Books in Progress
Decolonizing Psychoanalysis imagines psychoanalysis geopolitically by drawing upon non-Western theory and apophatic theology in order to rethink key meta-psychological concepts, such as the Unconscious; Imagination; Ethics; and Embodiment. More specifically, it explores psychoanalytic theory through the oeuvre of Sami-Ali, the Arabic translator of Sigmund Freud’s Three Essays on the Theory of Sexuality, author of a large body of original psychoanalytic writings, and translator of the poetry of Sufi masters. In his early theoretical writings, Sami-Ali rethinks the category of the imaginary as distinct from both phenomenology and Lacanian theory. Structured by an Islamic apophatic theology, such a notion of the imaginary conceptualized psychic reality as a space of conjoined opposites, much like the dream world, marking a reality which both exists and does not exist. This theologically-informed notion of imagination, more expansive than that of Jean-Paul Sartre, Maurice Merleau-Ponty, or even Freud, highlighted the importance of non-savoir (non-knowledge) and creative forces beyond those of the human subject.
An initial article from this book project, “Psychoanalysis and the Imaginary: Translating Freud in Postcolonial Egypt,” has been published in the journal Psychoanalysis & History. An exploratory foray into the work of Sami-Ali, it argues that his writings enable a critical rethinking of the role of the imaginary, the mechanisms of projection, and the epistemology of non-knowledge in the workings of the unconscious. Significantly, such a rethinking of key psychoanalytic concepts drew upon the Sufi metaphysics of the imagination of Ibn ʿArabi. Yet such theoretical work cannot be understood outside of its wider clinical context and the conditions of (im)possibility that structure psychoanalysis within the postcolony. Reconstituting Sami-Ali’s early theoretical writings alongside his work with the long-forgotten figures he observed, incarcerated sex workers in 1950s Cairo, I argue that his clinical encounters constituted the ground of his theorization of the imaginary within the embodied subject. Attending to the work of translation inherent within psychoanalytic practice – whether from Sigmund Freud’s own German writings into French or Arabic, or from clinical practice into theoretical discourse – helps us conceptualize psychoanalysis as taking place otherwise at the intersection of multiple epistemological and ethical traditions.

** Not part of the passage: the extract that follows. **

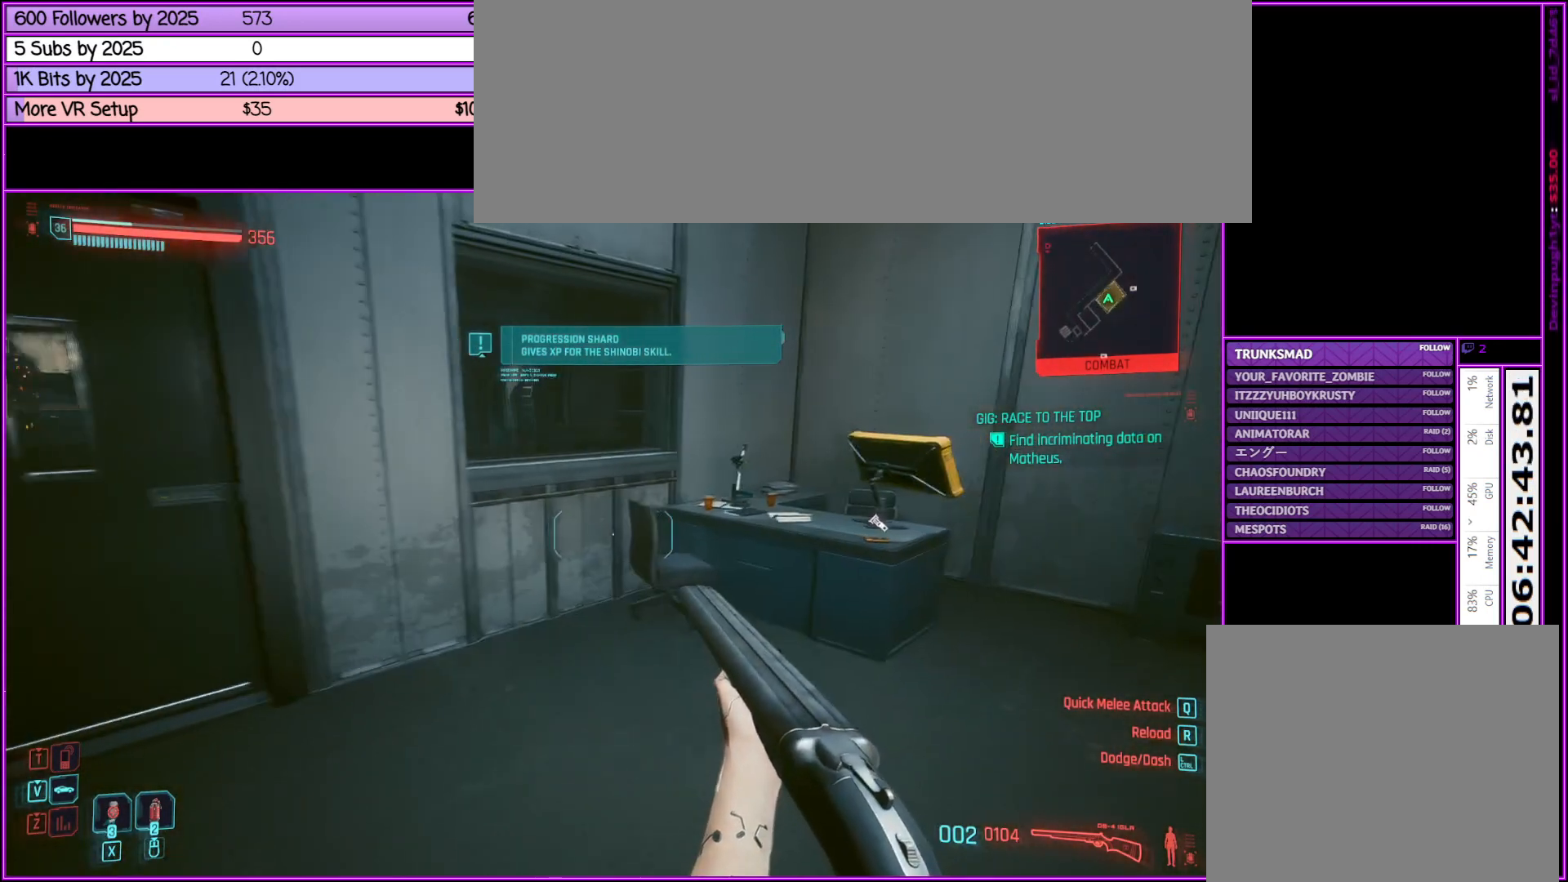
{"keys": ["d", "w"], "mouse": [], "events": []}
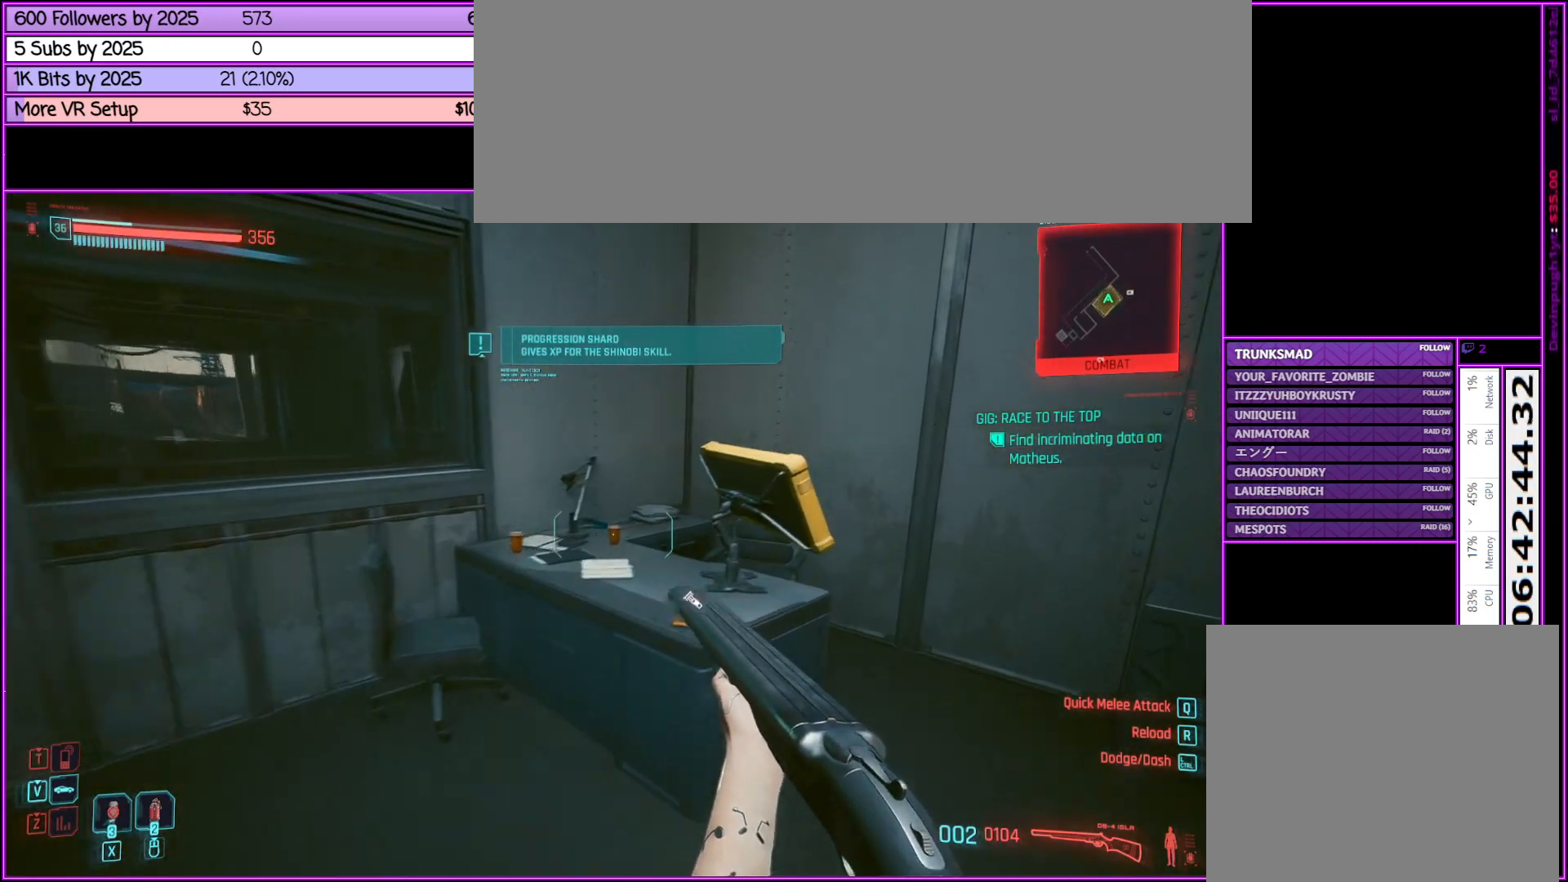
{"keys": [], "mouse": [], "events": [[267, "d", "up"], [317, "w", "up"]]}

Encountering Traditions explores the emergence of a vibrant movement of intellectual exchange between Muslim and Catholic scholars and religious practitioners in twentieth century Egypt. It asks: how did the encounter between Islam and Catholicism lead to an ethical thematization of religious difference? These thematizations often delineated the similarity and distinctiveness of Islamic concepts, such as the Oneness of God; practices, such as sincerity and truthfulness; and sensibilities, such as inwardness. The project thus examines the cross-fertilization of ideas and practices and the co-constitution of intellectual and social histories of spirituality that come about through experiences of encounter with the religious other. Chapters will address meta-theoretical concepts such as: Certainty and Doubt; Inwardness; Divine Love; and Perfection.
An initial article from this book project, “Inwardness: Comparative Religious Philosophy in Modern Egypt,” is forthcoming in the Journal of the American Academy of Religion. “Inwardness” centers the Islamic philosopher ʿUthman Amin in order to explore the intellectual exchange between Muslim and Catholic scholars in twentieth century Egypt. Specifically, I explore Amin’s philosophy of inwardness and its attendant virtues of seclusion, spiritual contemplation, and the jihad of the self, through the lens of an Islamic discursive tradition. How might we understand the concept of an Islamic discursive tradition, as a philosophy of reasoned and embodied religion, within the context of such interreligious encounters?
“Understanding and Teaching the Modern Middle East,” Islam and the University, University of Reading, England, June 7, 2021.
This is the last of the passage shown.